Schoenhals, now known as Dorenda Bailey, won the Regina Ladies Bonspiel in 1992.

===Seniors===
Schoenhals would later move to Calgary, Alberta where she became active in seniors curling. She played in the 1998 Alberta Senior Women's Championship, finishing with a 3-4 record. The following season, she made it to the Alberta Senior final, losing to Sandy Turner 8-3 in the final. Schoenhals finally won the Alberta Senior Championships in 2000, defeating Mary Lynn Oates in the provincial final. This qualified her rink of Arlene Sali, Sheila Frank and Dianne Woima to represent Alberta at the 2000 Canadian Senior Curling Championships. There, she led her team to a 7-4 record, missing the playoffs.

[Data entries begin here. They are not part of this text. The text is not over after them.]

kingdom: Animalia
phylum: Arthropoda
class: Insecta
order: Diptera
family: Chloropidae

She did not qualify for the provincial senior championships again until the 2003 event, where she missed the playoffs after losing in a tiebreaker match to Susan Seitz, after finishing the round robin with a 4–3 record. Schoenhals returned to the provincial seniors the following season, but finished with a worse 2–5 record.

In 2005, she won a first place finish at the Alberta 55 Plus Winter Games.

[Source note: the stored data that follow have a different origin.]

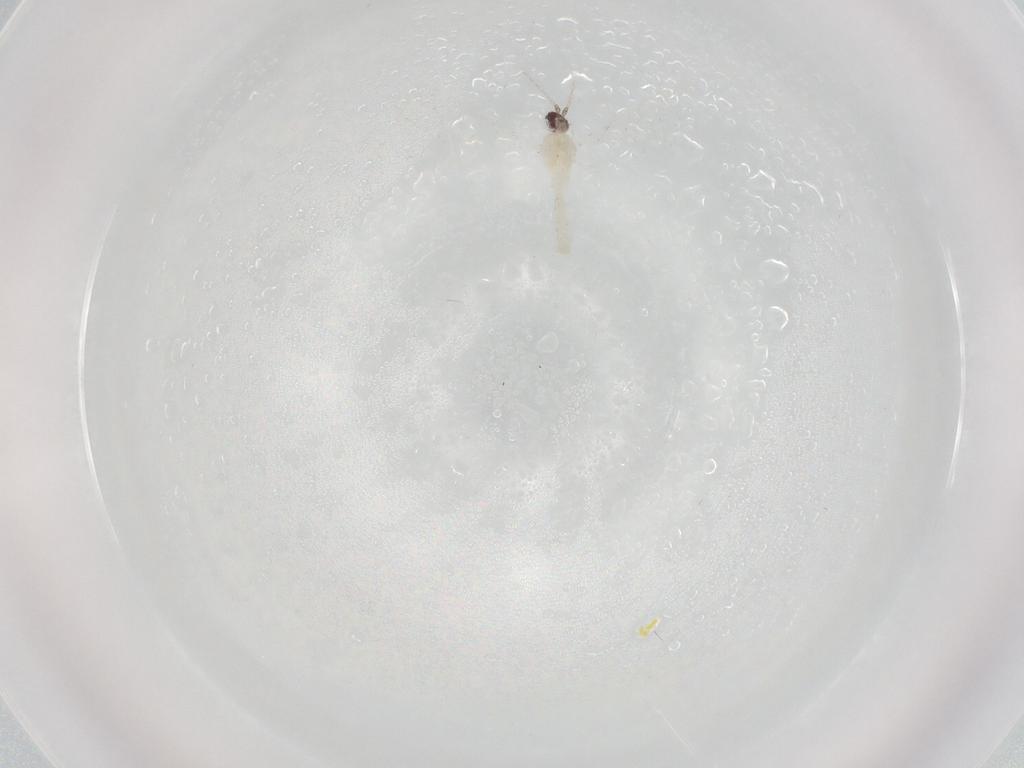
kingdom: Animalia
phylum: Arthropoda
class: Insecta
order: Diptera
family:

Schoenhals later returned to Regina, and played in one last provincial senior championship there in 2009.

===Mixed===
In mixed curling, Schoenhals won four provincial mixed titles (1975, 1981, 1982, 1983) playing third for a team skipped by Rick Folk. The team won the Canadian Mixed Curling Championship in 1983. She joined the team in 1975, replacing her sister Cheryl following their national championship win in 1974. At the 1975 Canadian Mixed Championship, the team finished tied for third with a 7-4 record. At the 1981 Canadian Mixed, the team made it to the final, where they played Northern Ontario, skipped by Rick Lang. The team lost the game 5-3, with Schoenhals curling 65%. At the 1982 Canadian Mixed, the team made it to the finals again, after posting a 9-2 round robin record, and winning their semifinal game against Prince Edward Island. In the finals however, they lost to British Columbia, skipped by Glen Pierce, 7-5. The team finally won the Canadian Mixed in 1983, after defeating Northern Ontario's Scott Hamilton rink 6-4 in the final.

===Coaching===
In addition to playing, Schoenhals also spent time coaching the Kim Mi-yeon Korean women's team.

==Personal life==
Schoenhals is the daughter of Bernice Stirton (nee Boyle) and Alan Stirton. Schoenhals attended Petrolia School and Central Collegiate in Moose Jaw, Saskatchewan and received a Bachelor of Science in Nursing from the University of Saskatchewan in 1968. After graduating, she became a nursing instructor. In 1969, she married future politician Paul Schoenhals. They had three children. Schoenhals was employed as a nurse. She later married William D. Bailey, who died in 2001. Later in life she moved to Calgary, and then Vancouver c. 2013.

Her 1970 team was inducted into the Saskatchewan Sports Hall of Fame in 1989. Her 1983 mixed team was inducted in 2004.